[Short-answer chart tasks]
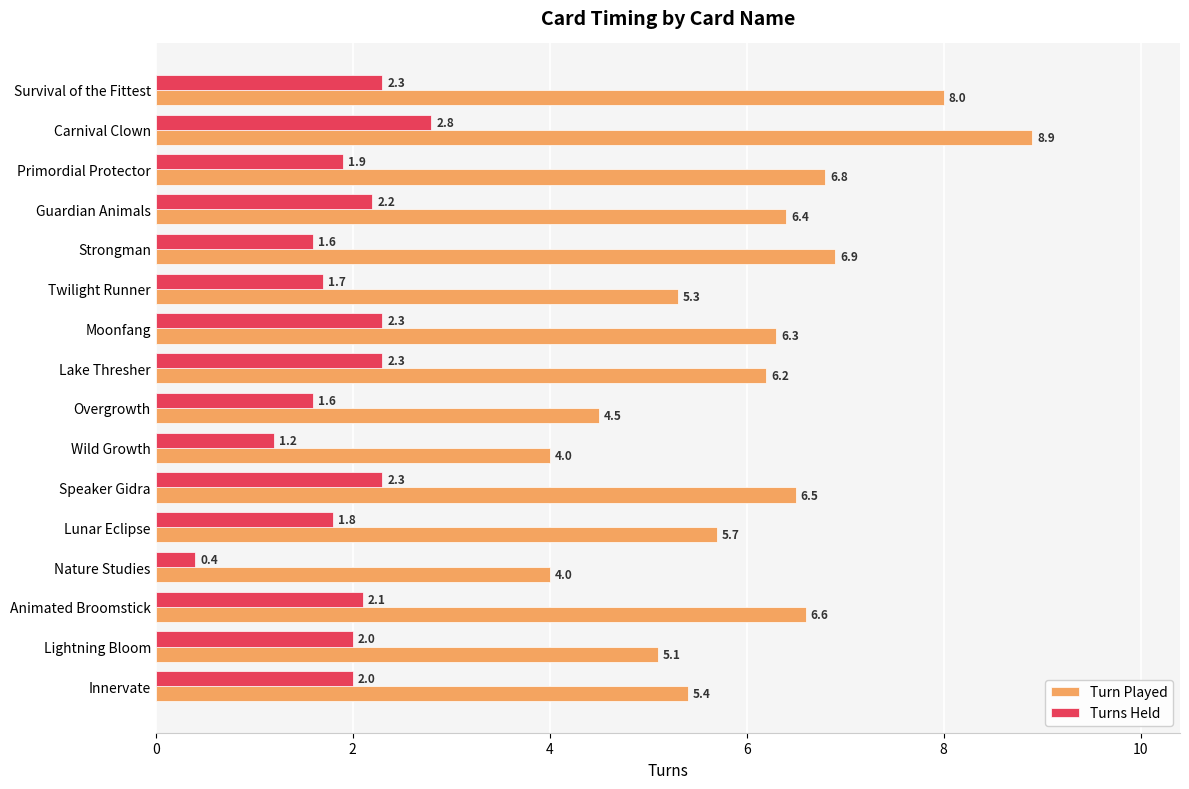

Is the value of Turns Held at Carnival Clown greater than the value of Turn Played at Nature Studies?

No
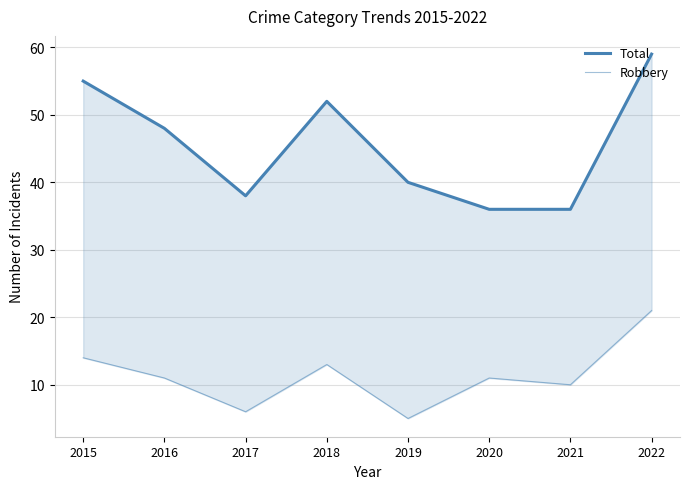

At how many categories does at least one series exceed 17?

8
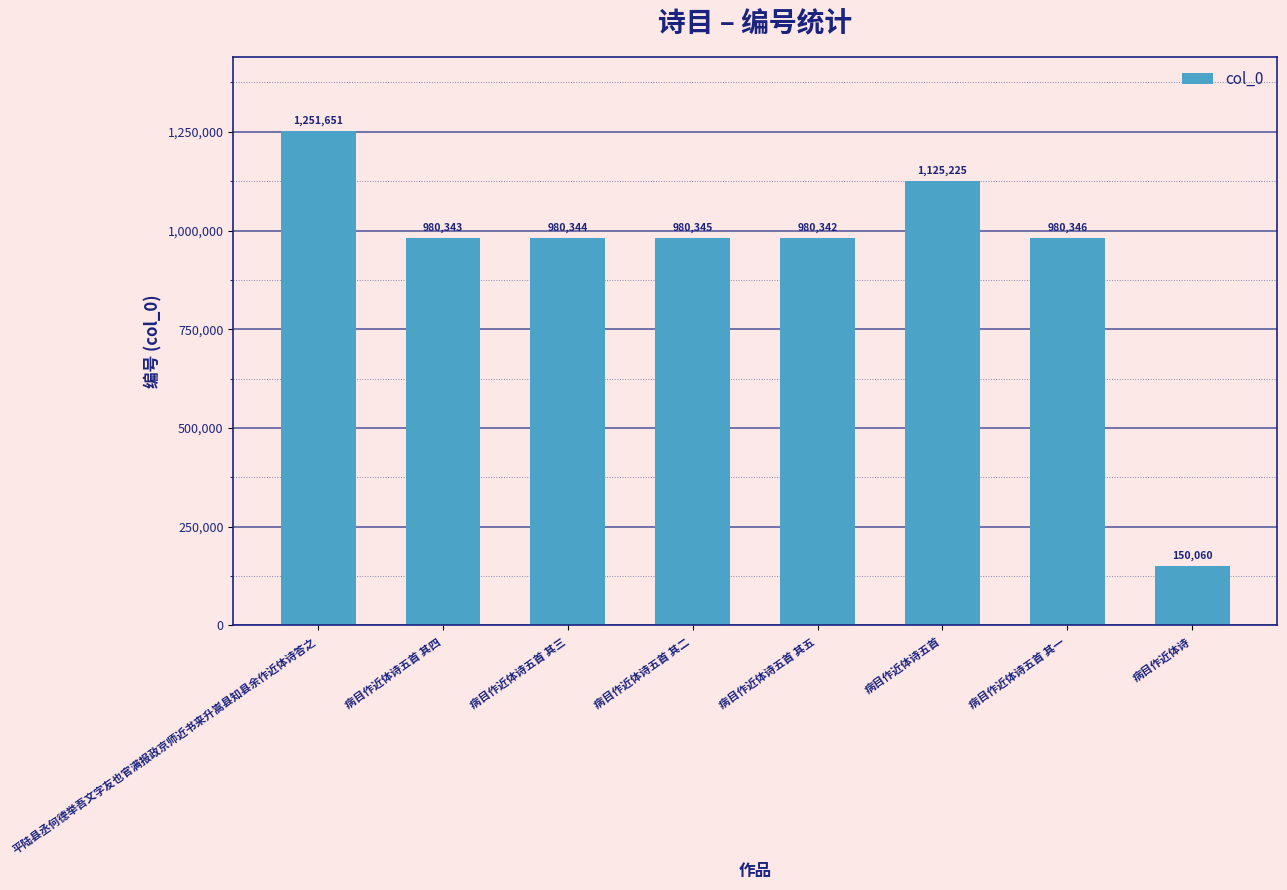

At which label does the data first exceed 980345?

平陆县丞何德举吾文字友也官满报政京师近书来升嵩县知县余作近体诗答之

> How to complete this task
Copy out every line of the material above word for word, leaving out the pictures.

> Answer space
Is the value of Turns Held at Carnival Clown greater than the value of Turn Played at Nature Studies?

No

At how many categories does at least one series exceed 17?

8

At which label does the data first exceed 980345?

平陆县丞何德举吾文字友也官满报政京师近书来升嵩县知县余作近体诗答之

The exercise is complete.